Probably looks really messy, eh? Notice that there are some links in there with ## or bullet points or [[ markers and so on? Our data contains extra stuff. If you examine the wikilink-index.json file, you'll see that there are 'values' in the key:value pairs where extra context has crept in. This is a function of how the back-links feature tries to be greedy. Fortunately, we can see that such data uses back-ticks, which makes it easy to identify. So let's re-write our 'load_wikilink_data' function so that we filter out any data that has backticks:

In [53]:
def load_wikilink_data(filepath):
    """Load the wikilink JSON file and filter out values containing backticks."""
    with open(filepath, 'r') as f:
        data = json.load(f)
    
    # Filter out entries containing backticks
    filtered_data = {'links': {}, 'backlinks': {}}
    
    # Filter links
    if 'links' in data:
        for source, targets in data['links'].items():
            if '`' in source:
                continue
            
            filtered_targets = []
            if isinstance(targets, list):
                filtered_targets = [t for t in targets if '`' not in str(t)]
            elif isinstance(targets, dict):
                filtered_targets = {k: v for k, v in targets.items() if '`' not in str(k)}
            else:
                if '`' not in str(targets):
                    filtered_targets = targets
            
            if filtered_targets:  # Only add if there are valid targets
                filtered_data['links'][source] = filtered_targets
    
    # Filter backlinks
    if 'backlinks' in data:
        for target, sources in data['backlinks'].items():
            if '`' in target:
                continue
            
            filtered_sources = []
            if isinstance(sources, list):
                filtered_sources = [s for s in sources if '`' not in str(s)]
            elif isinstance(sources, dict):
                filtered_sources = {k: v for k, v in sources.items() if '`' not in str(k)}
            else:
                if '`' not in str(sources):
                    filtered_sources = sources
            
            if filtered_sources:  # Only add if there are valid sources
                filtered_data['backlinks'][target] = filtered_sources
    
    return filtered_data

In [None]:
## Re Run!

> **Tasks to complete**
- 1) In two or three sentences, explain why the wikilink notebook rewrites its data-loading function to filter on backticks.
- 2) According to the wikilink notebook, which file should you examine to see the values where extra context has crept in?
- 3) Continue the wikilink notebook from its last line.
None of the entries are needed for this work.

> **Exercise data**
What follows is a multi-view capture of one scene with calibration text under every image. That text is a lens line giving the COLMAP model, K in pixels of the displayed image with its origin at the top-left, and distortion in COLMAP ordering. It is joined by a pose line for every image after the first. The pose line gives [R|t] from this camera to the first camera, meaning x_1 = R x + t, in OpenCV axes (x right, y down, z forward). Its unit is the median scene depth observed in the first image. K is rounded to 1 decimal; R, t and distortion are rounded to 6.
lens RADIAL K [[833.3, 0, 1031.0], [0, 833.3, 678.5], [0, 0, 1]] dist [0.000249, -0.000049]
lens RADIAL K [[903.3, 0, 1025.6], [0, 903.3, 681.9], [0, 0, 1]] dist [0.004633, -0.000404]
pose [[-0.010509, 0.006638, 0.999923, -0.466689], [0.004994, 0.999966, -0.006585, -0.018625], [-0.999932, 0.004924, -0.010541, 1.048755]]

---

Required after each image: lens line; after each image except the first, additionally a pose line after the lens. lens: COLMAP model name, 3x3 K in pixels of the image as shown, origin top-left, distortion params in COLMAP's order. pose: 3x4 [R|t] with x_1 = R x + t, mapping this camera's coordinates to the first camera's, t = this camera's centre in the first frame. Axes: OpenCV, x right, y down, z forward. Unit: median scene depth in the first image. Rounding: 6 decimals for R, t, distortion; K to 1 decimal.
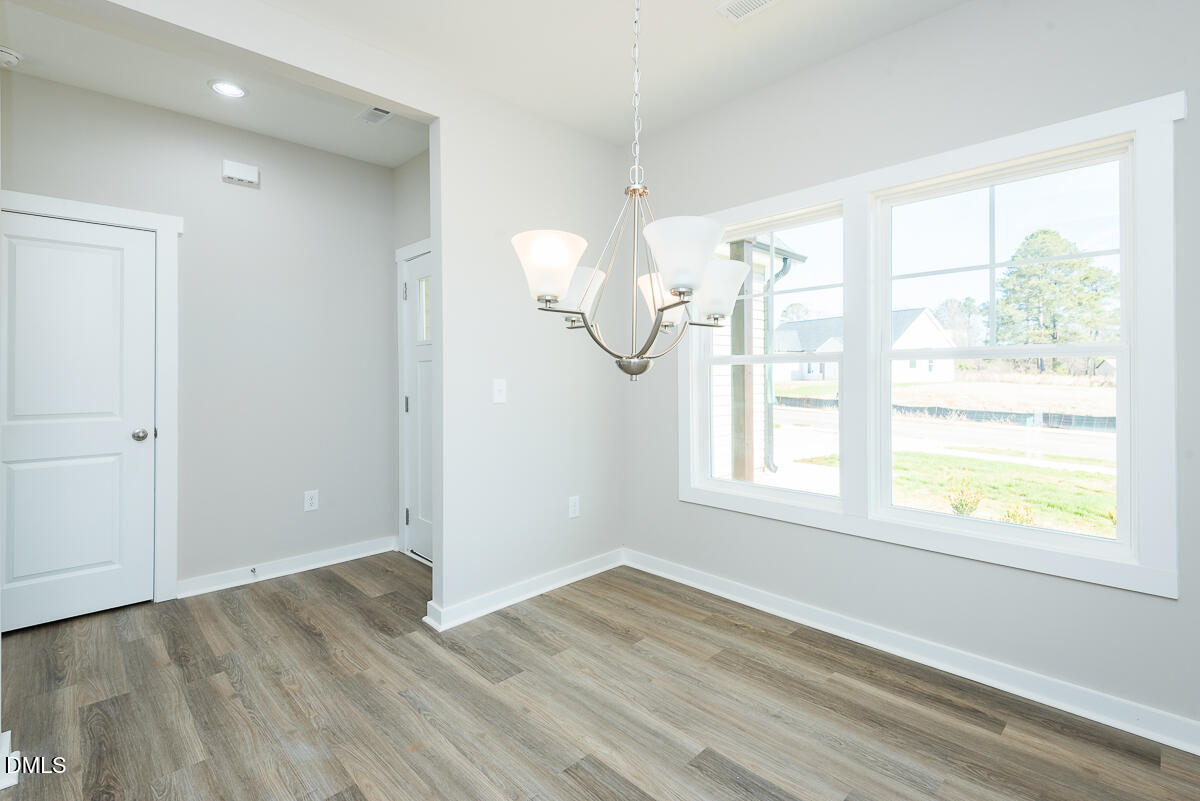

--

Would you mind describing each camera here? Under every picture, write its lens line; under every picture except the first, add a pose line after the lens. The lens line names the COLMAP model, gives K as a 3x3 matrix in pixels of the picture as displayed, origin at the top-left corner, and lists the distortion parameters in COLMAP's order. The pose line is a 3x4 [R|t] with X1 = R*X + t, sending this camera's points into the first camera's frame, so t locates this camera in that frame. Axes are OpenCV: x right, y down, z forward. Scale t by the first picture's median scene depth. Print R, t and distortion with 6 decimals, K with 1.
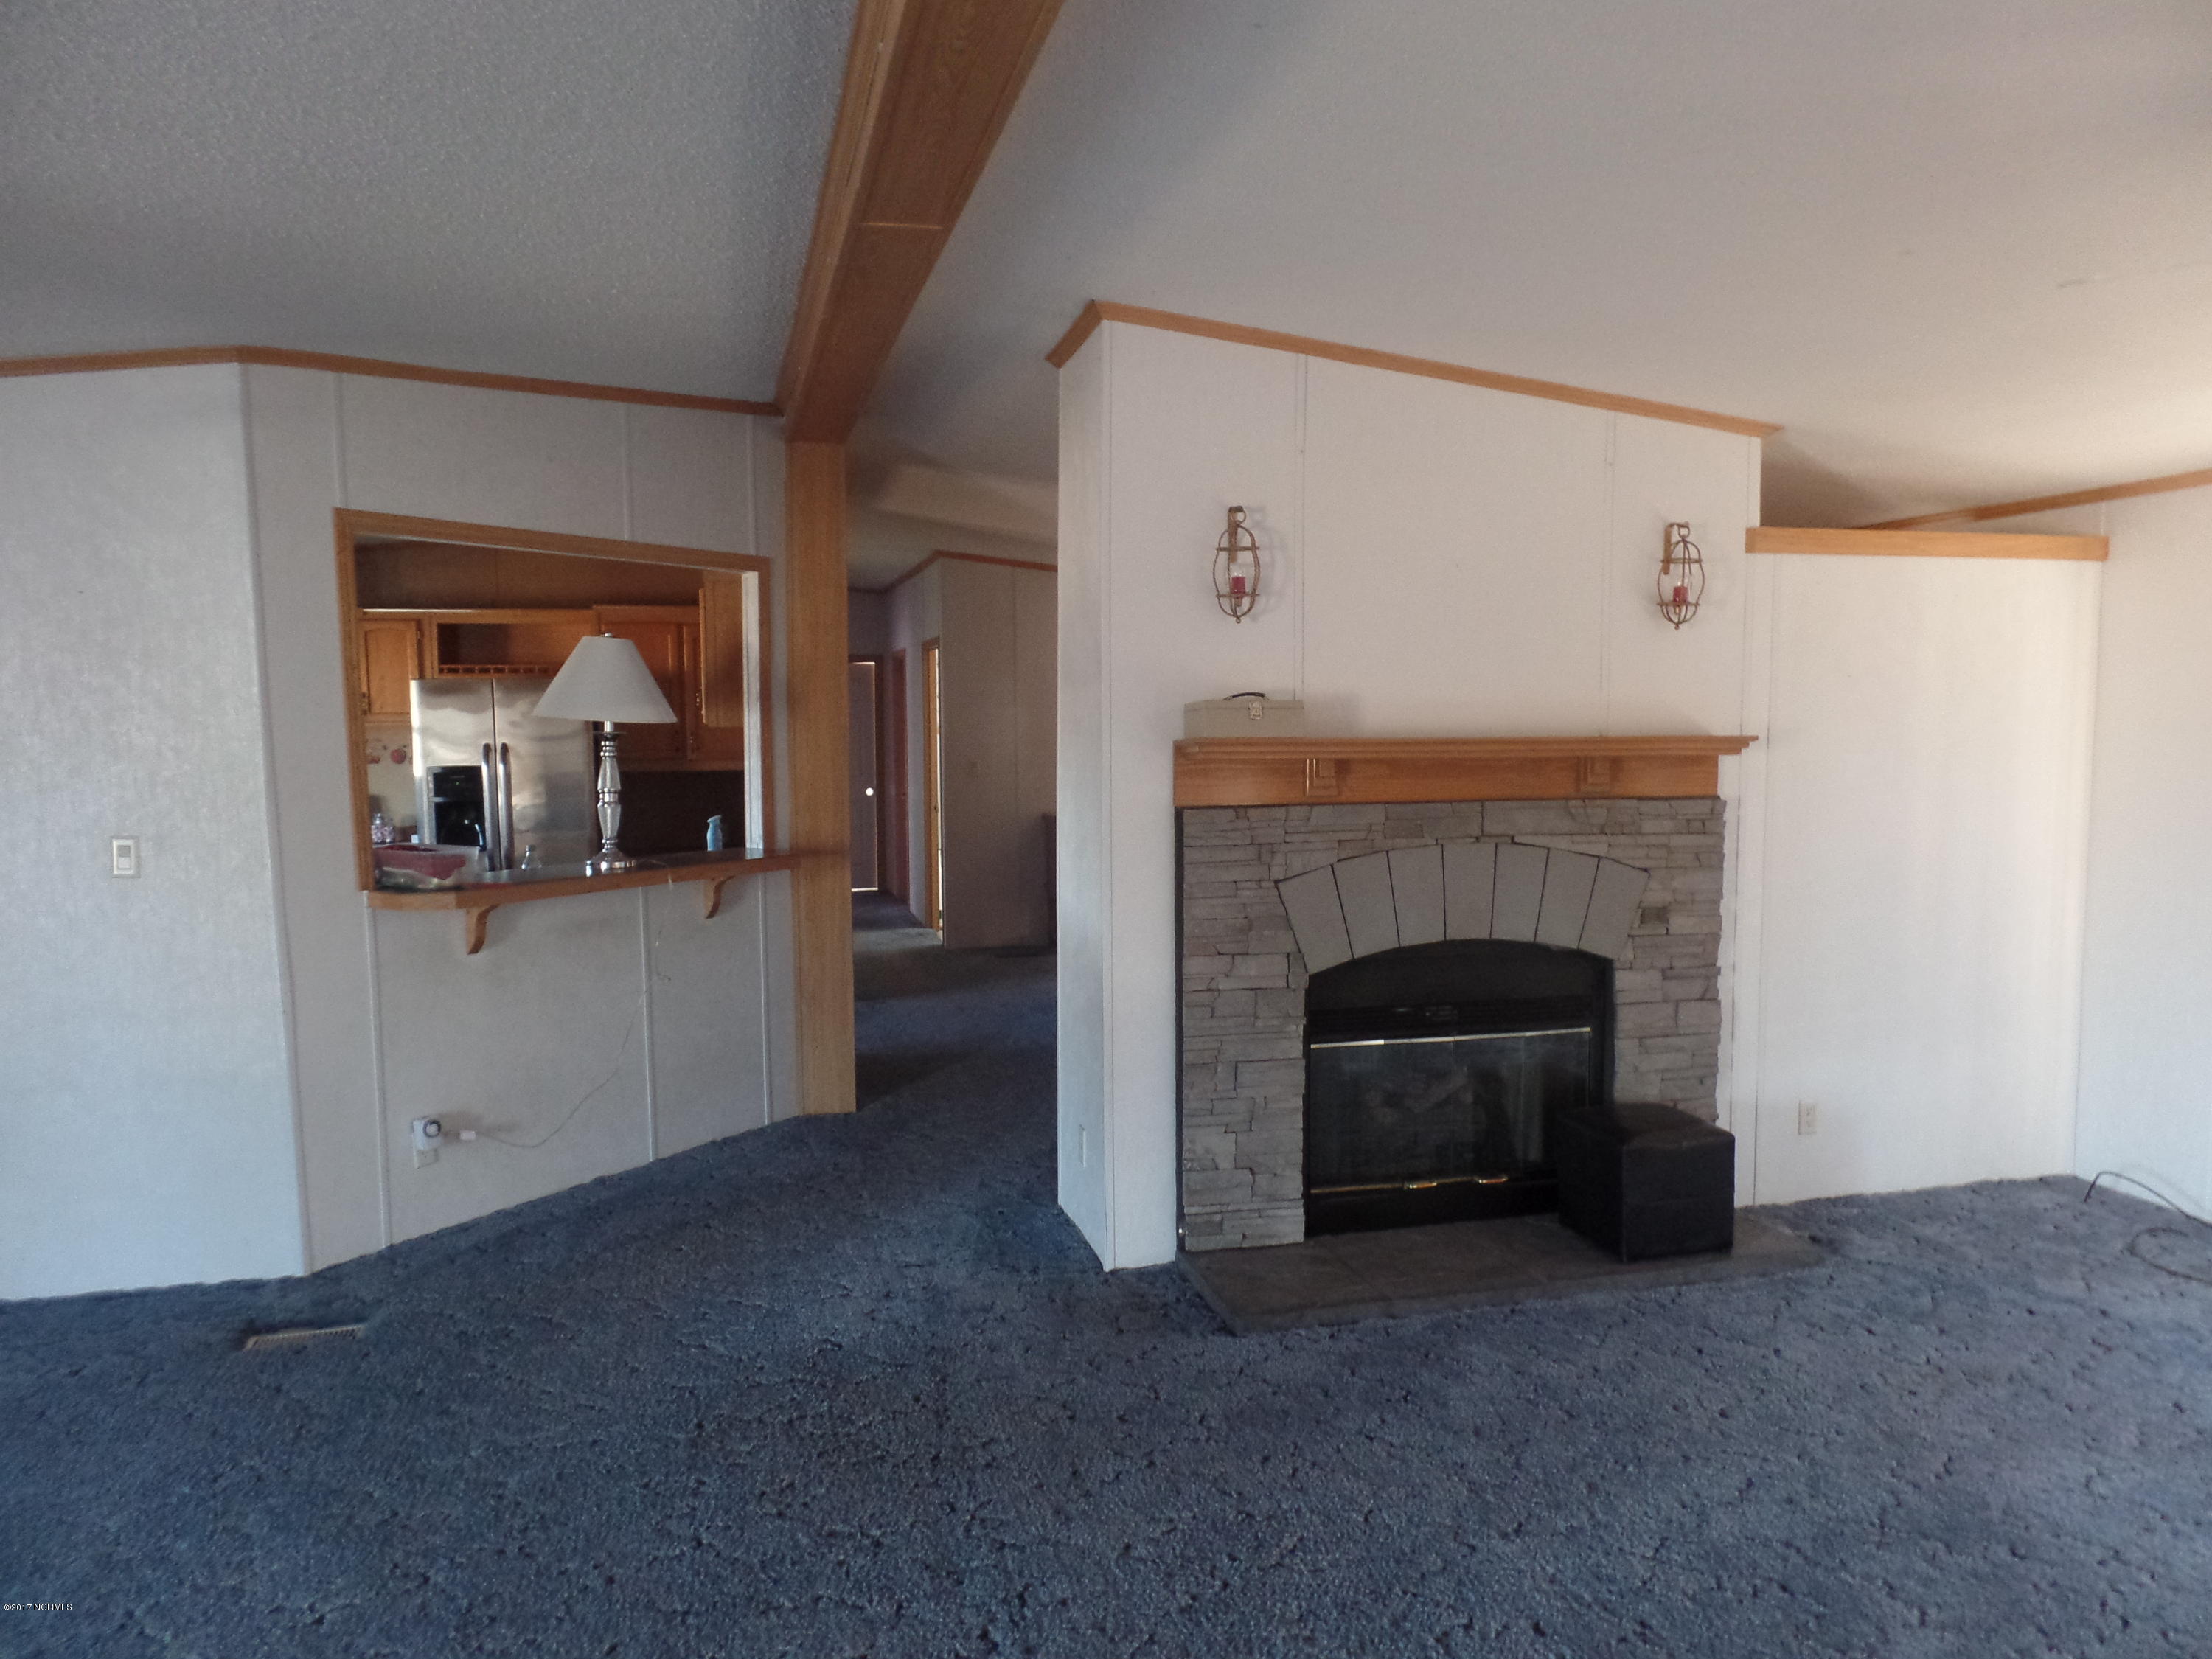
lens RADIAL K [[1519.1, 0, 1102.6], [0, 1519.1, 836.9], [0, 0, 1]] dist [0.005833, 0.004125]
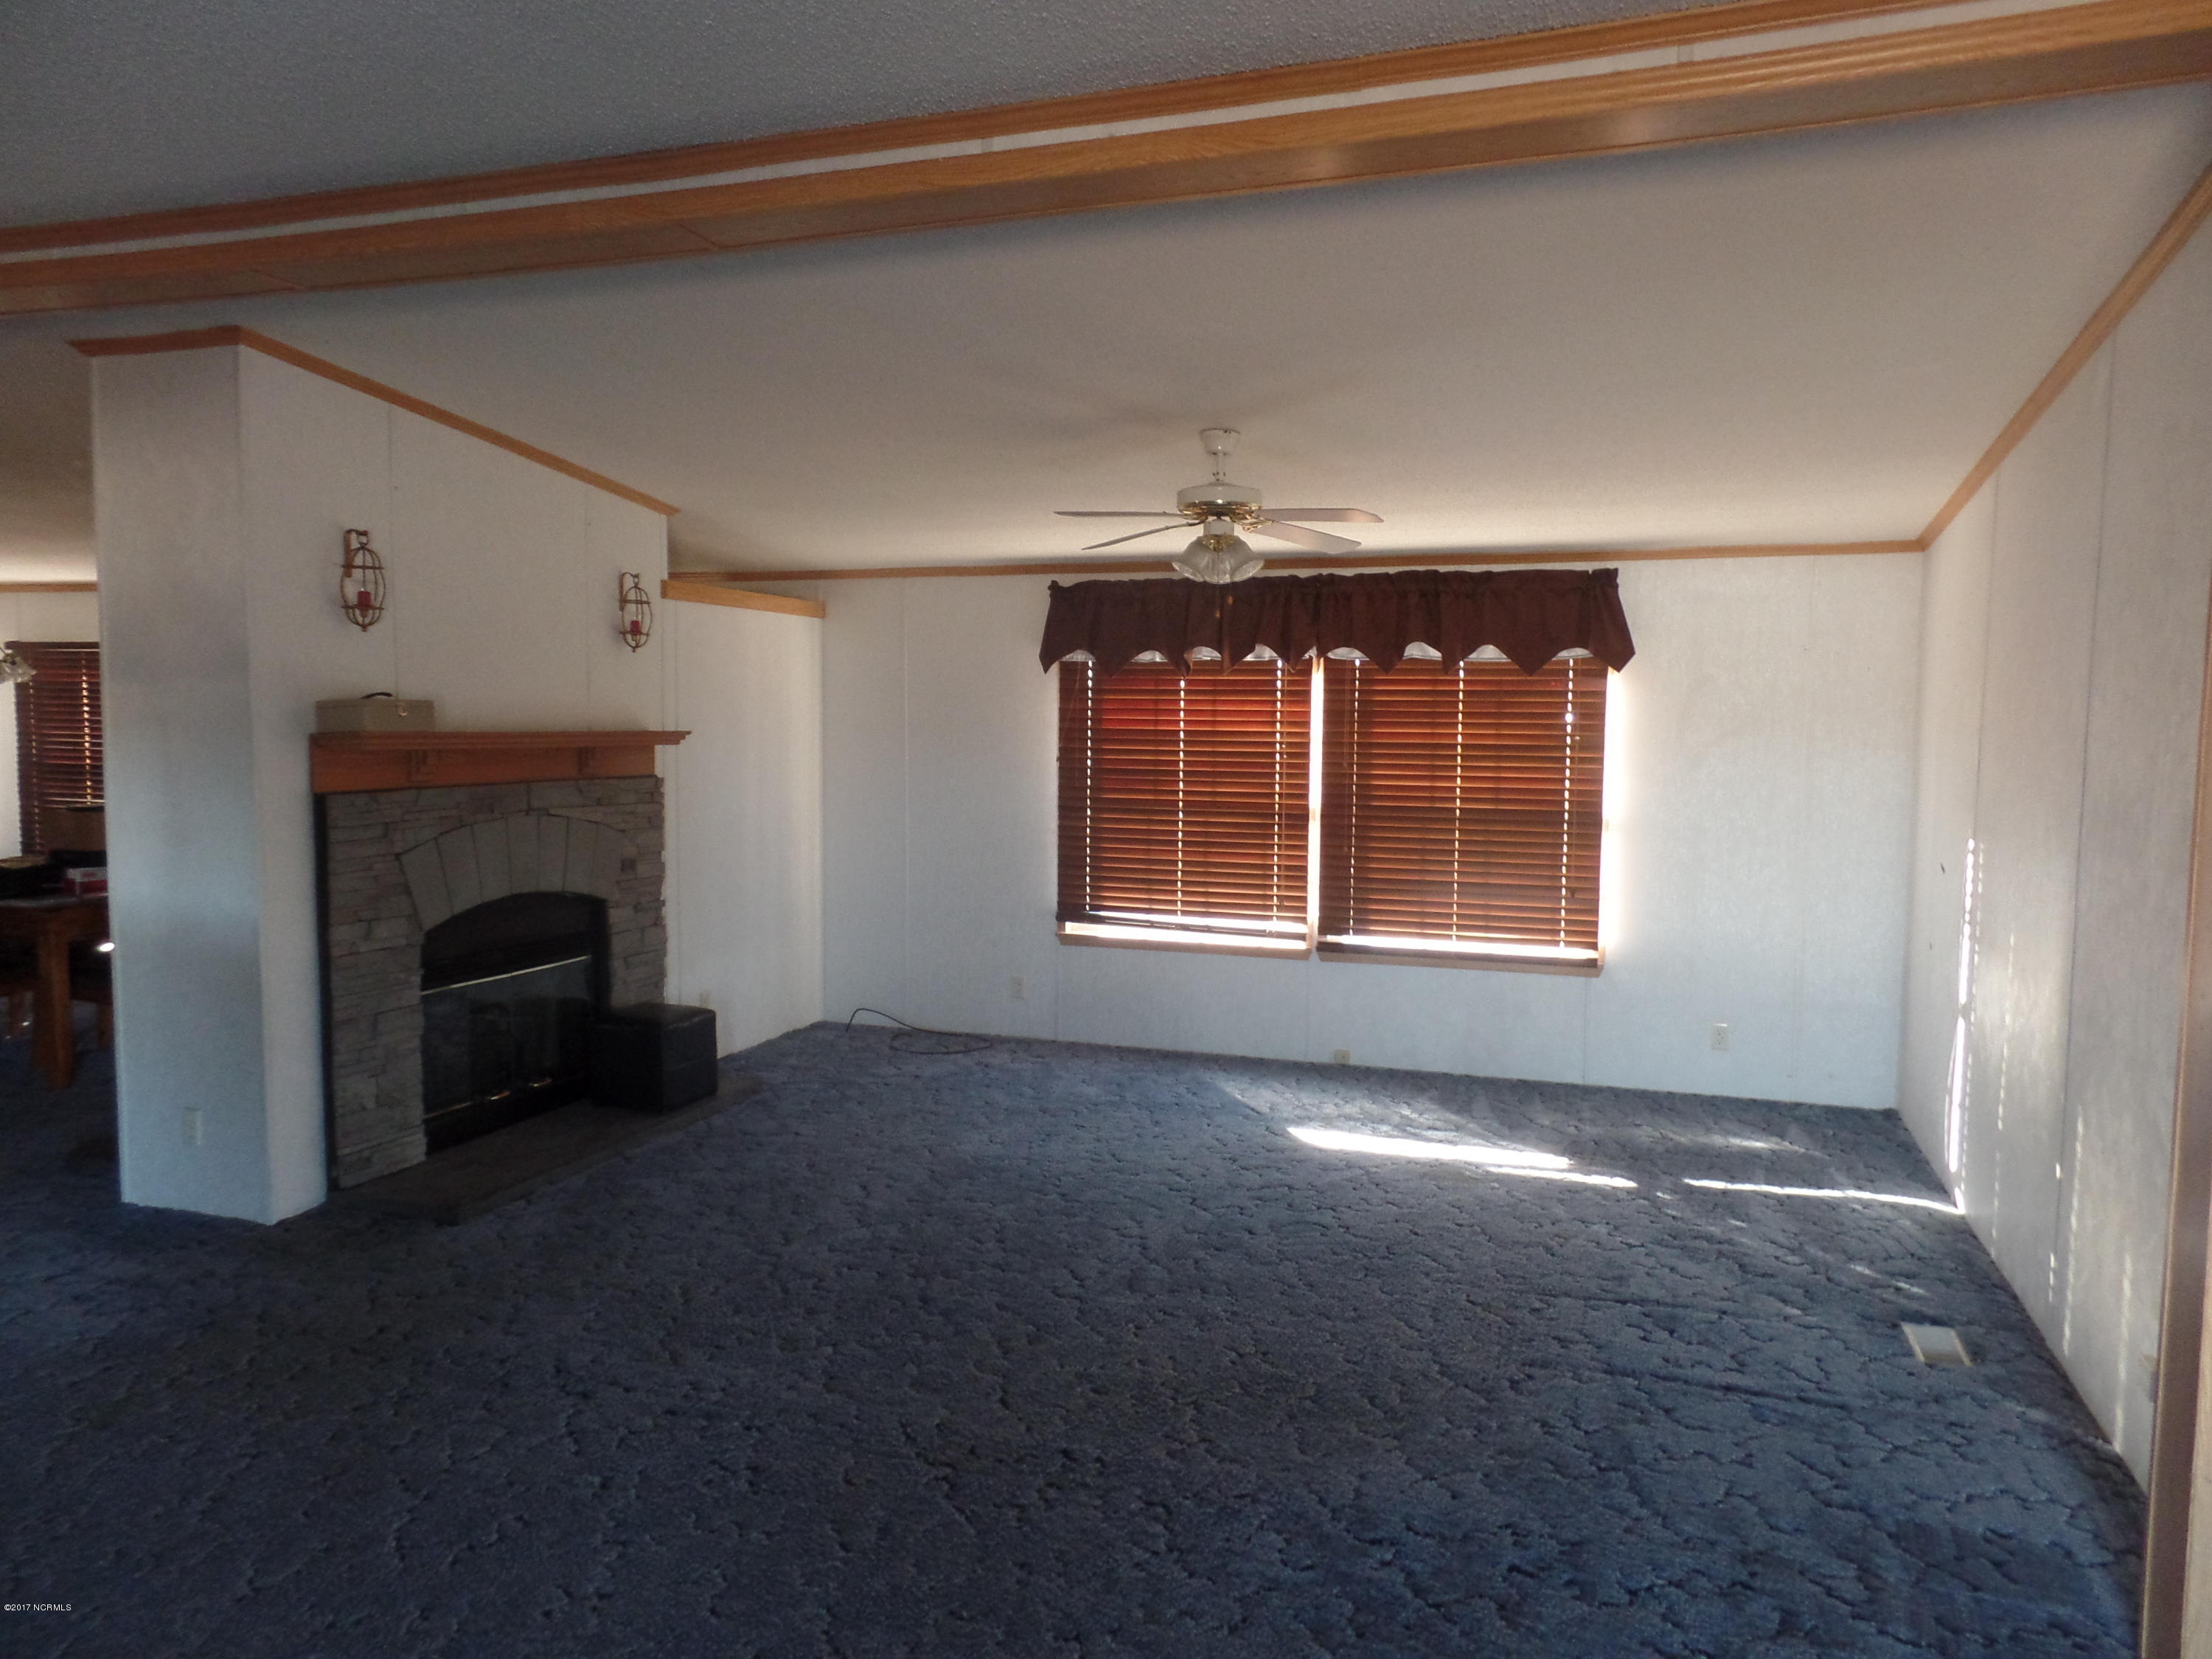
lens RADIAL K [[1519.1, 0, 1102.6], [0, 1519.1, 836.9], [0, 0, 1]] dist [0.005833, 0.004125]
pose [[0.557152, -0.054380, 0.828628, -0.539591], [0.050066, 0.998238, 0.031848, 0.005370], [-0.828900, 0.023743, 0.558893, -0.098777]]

> **Answers to the exercises**
- 1) The wikilink data has picked up extra context in some values because the back-links feature is greedy. That unwanted data uses backticks, so dropping anything containing them makes it easy to identify and remove.

- 2) The wikilink-index.json file.

- 3)
## Because we're not changing any other functions, we can re-run all our code.
data = load_wikilink_data('../wikilink-index.json')
graph = create_graph(data)
show_graph_info(graph)
plot_graph(graph)

Ok, that's better, but let's change the layout to make it easier to read. We'll truncate labels, and try to avoid overlap. To do that, we'll change the graph plot code.

In [56]:
def plot_graph2(G, max_label_length=15):
    """Create a visualization using only NetworkX and matplotlib (no external deps)."""
    plt.figure(figsize=(14, 10))
    
    if len(G.nodes()) == 0:
        plt.text(0.5, 0.5, 'No links found', ha='center', va='center', fontsize=16)
        plt.xlim(0, 1)
        plt.ylim(0, 1)
    else:
        # Try to use ForceAtlas2 layout from NetworkX, fallback to spring layout
        try:
            pos = nx.forceatlas2_layout(G)
            layout_name = "ForceAtlas2"
        except (AttributeError, ImportError):
            # Fallback to spring layout if ForceAtlas2 is not available
            pos = nx.spring_layout(G, k=3, iterations=50)
            layout_name = "Spring"
        
        # Create shortened labels
        def shorten_label(label, max_length=max_label_length):
            label = label.replace('.md', '').replace('.txt', '').replace('.org', '')
            if len(label) > max_length:
                return label[:max_length-3] + '...'
            return label
        
        shortened_labels = {node: shorten_label(node) for node in G.nodes()}
        
        # Draw the graph
        nx.draw_networkx_edges(G, pos, alpha=0.3, edge_color='gray', width=0.5)
        nx.draw_networkx_nodes(G, pos, node_color='lightblue', 
                              node_size=300, alpha=0.8)
        nx.draw_networkx_labels(G, pos, labels=shortened_labels,
                               font_size=8, font_weight='normal')
    
    plt.title(f'WikiLink Graph ({layout_name} Layout)', fontsize=16, pad=20)
    plt.axis('off')
    plt.tight_layout()
    plt.show()

In [None]:
plot_graph2(graph)


Which notes seem to be most important to you? What might that imply about your observations and thoughts so far in this course?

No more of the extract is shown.